Enforcing boundaries

Ruby does not have the concept of privacy of constants in a given module. Unlike other programming languages, even extracting well documented gems doesn't prevent other developers from coupling code to implementation details because all constants are public in Ruby.

We can have a codebase perfectly organized in an hexagonal architecture but still having the application domain, the biggest part of the codebase, being a non modularized big ball of mud.

Enforcing boundaries is also vital to maintaining the structure long term. We don't want that after a big modularization effort we slowly fall back into a big ball of mud gain by violating the boundaries.

We explored the idea of using Packwerk in a proof of concept to enforce module boundaries.

Packwerk is a static analyzer that allows to gradually introduce packages in the codebase and enforce privacy and explicit dependencies. Packwerk can detect if some Ruby code is using private implementation details of another package or if it's using a package that wasn't declared explicitly as a dependency.

Being a static analyzer it does not affect code execution, meaning that introducing Packwerk is safe and can be done gradually.

Companies like Gusto have been developing and maintaining a list of development and engineering tools for organizations that want to move to using a Rails modular monolith around Packwerk.

EE and JH extensions

One of the unique challenges of modularizing the GitLab codebase is the presence of EE extensions (managed by GitLab) and JH extensions (managed by JiHu).

By moving related domain code (e.g. Ci::) under the same bounded context and Packwerk package, we would also need to move ee/ extensions in it.

To have top-level bounded contexts to also match Packwerk packages it means that all code related to a specific domain needs to be placed under the same package directory, including EE extensions, for example.

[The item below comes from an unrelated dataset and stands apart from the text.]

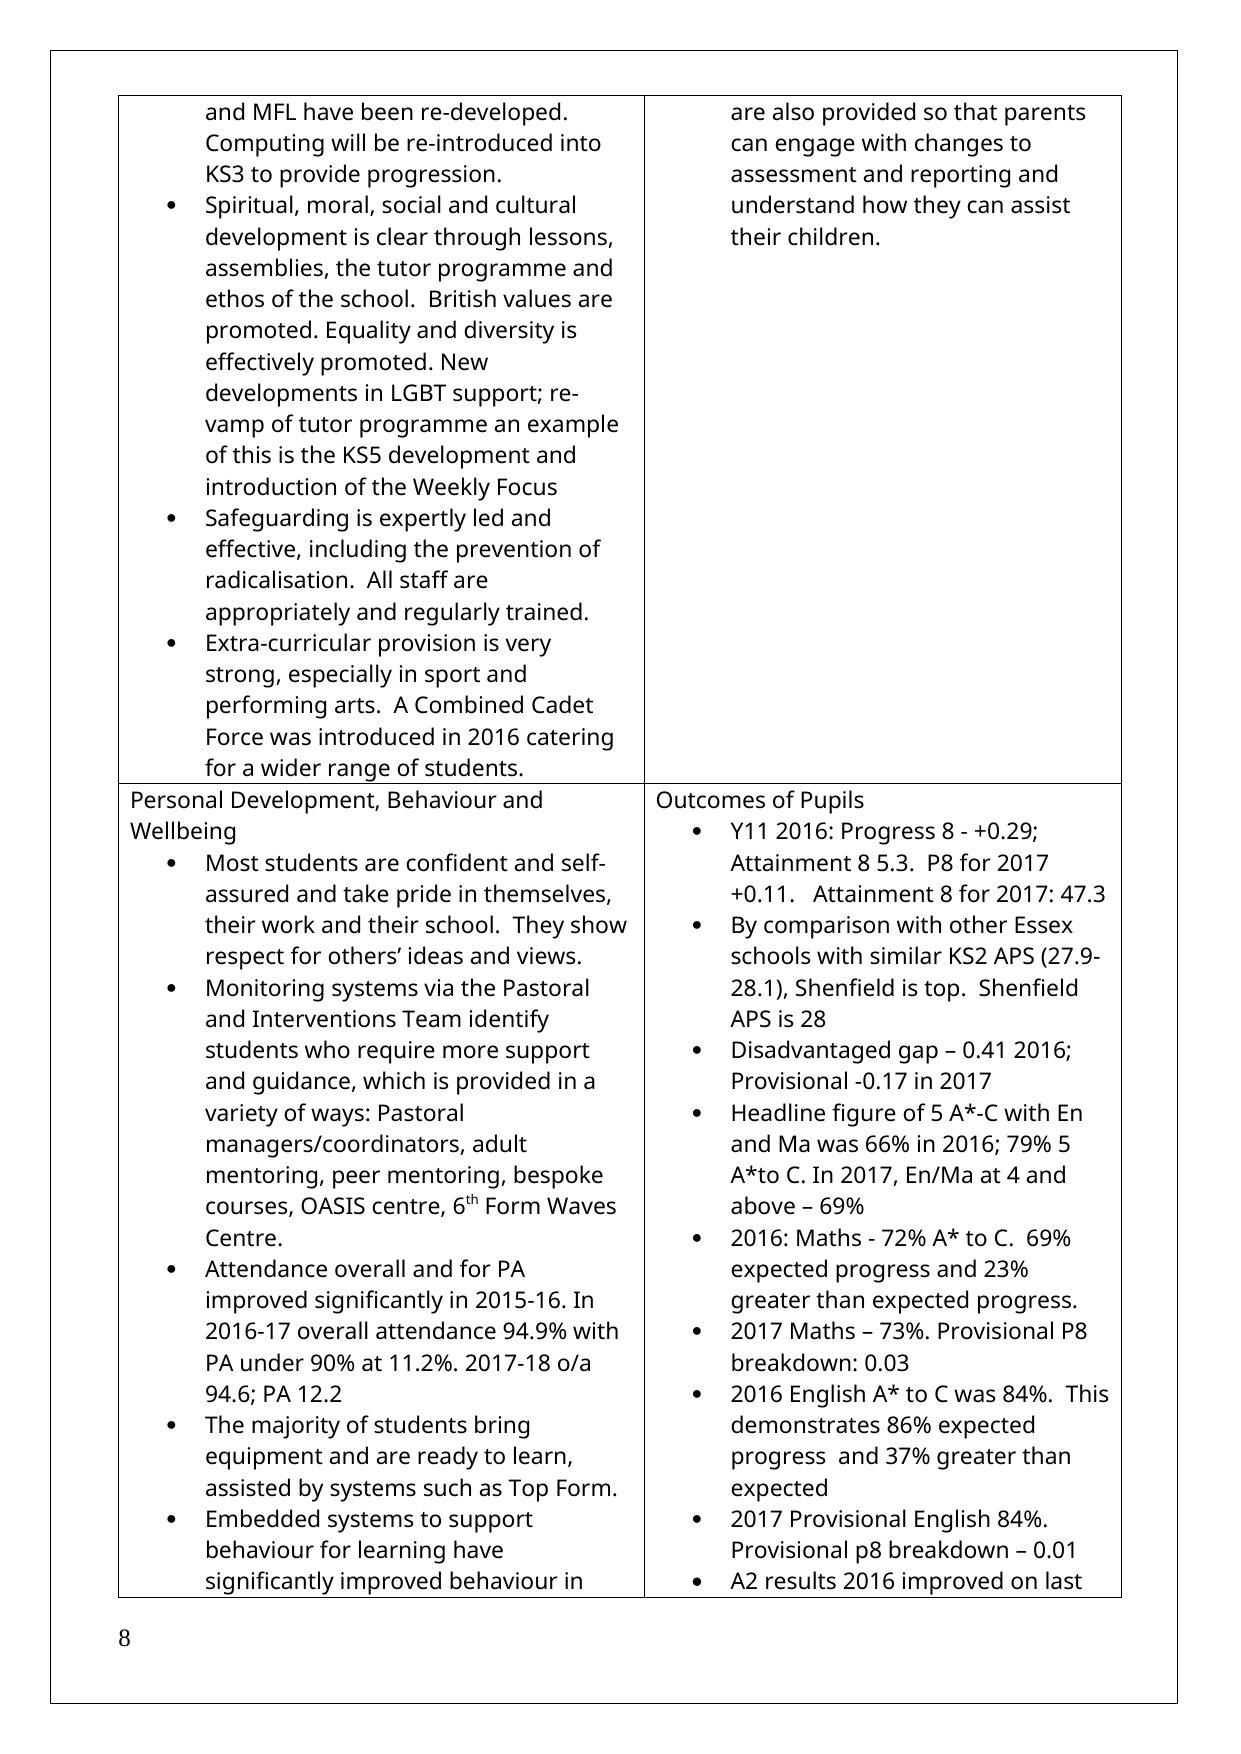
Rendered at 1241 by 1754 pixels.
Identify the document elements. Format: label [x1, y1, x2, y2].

The following is just an example of a possible directory structure:

domains
├── ci
│   ├── package.yml       # package definition.
│   ├── packwerk.yml      # tool configurations for this package.
│   ├── package_todo.yml  # existing violations.
│   ├── core              # Core features available in Community Edition and always autoloaded.
│   │   ├── app
│   │   │   ├── models/...
│   │   │   ├── services/...
│   │   │   └── lib/...   # domain-specific `lib` moved inside `app` together with other classes.
│   │   └── spec
│   │       └── models/...
│   ├── ee                # EE extensions specific to the bounded context, conditionally autoloaded.
│   │   ├── models/...
│   │   └── spec
│   │       └── models/...
│   └── public            # Public constants are placed here so they can be referenced by other packages.
│       ├── core
│       │   ├── app
│       │   │   └── models/...
│       │   └── spec
│       │       └── models/...
│       └── ee
│           ├── app
│           │   └── models/...
│           └── spec
│               └── models/...
├── merge_requests/
├── repositories/
└── ...

Challenges

  • Such changes require a shift in the development mindset to understand the benefits of the modular architecture and not fallback into legacy practices.
  • Changing the application architecture is a challenging task. It takes time, resources and commitment but most importantly it requires buy-in from engineers.
  • This may require us to have a medium-long term team of engineers or a Working Group that makes progresses on the architecture evolution plan, foster discussions in various engineering channels and resolve adoption challenges.
  • We need to ensure we build standards and guidelines and not silos.
  • We need to ensure we have clear guidelines on where new code should be placed. We must not recreate junk drawer folders like lib/.

Opportunities

The move to a modular monolith architecture enables a lot of opportunities that we could explore in the future:

  • We could align the concept of domain expert with explicitly owning specific modules of the monolith.
  • The use of static analysis tool (such as Packwerk, RuboCop) can catch design violations in development and CI, ensuring that best practices are honored.
  • By defining dependencies between modules explicitly we could speed up CI by testing only the parts that are affected by the changes.
  • Such modular architecture could help to further decompose modules into separate services if needed.